Records for the task
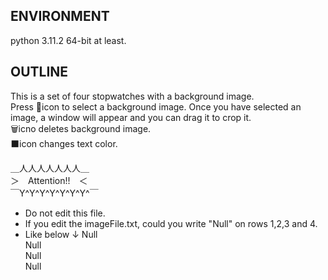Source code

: ## ENVIRONMENT
python 3.11.2 64-bit at least.

## OUTLINE
This is a set of four stopwatches with a background image.  
Press 📄icon to select a background image. Once you have selected an image, a window will appear and you can drag it to crop it.  
🗑️icno deletes background image.  
⬛icon changes text color.

＿人人人人人人人＿  
＞　Attention!!　＜  
￣Y^Y^Y^Y^Y^Y^Y^￣  
* Do not edit this file.
* If you edit the imageFile.txt, could you write "Null" on rows 1,2,3 and 4. 
* Like below ↓
Null  
Null  
Null  
Null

The problem
Update the data above so that every occurrence of "background image" becomes "wallpaper", with all other text unchanged. Omit the pictures from your answer.

Answer for this exercise
Source code

: ## ENVIRONMENT
python 3.11.2 64-bit at least.

## OUTLINE
This is a set of four stopwatches with a wallpaper.  
Press 📄icon to select a wallpaper. Once you have selected an image, a window will appear and you can drag it to crop it.  
🗑️icno deletes wallpaper.  
⬛icon changes text color.

＿人人人人人人人＿  
＞　Attention!!　＜  
￣Y^Y^Y^Y^Y^Y^Y^￣  
* Do not edit this file.
* If you edit the imageFile.txt, could you write "Null" on rows 1,2,3 and 4. 
* Like below ↓
Null  
Null  
Null  
Null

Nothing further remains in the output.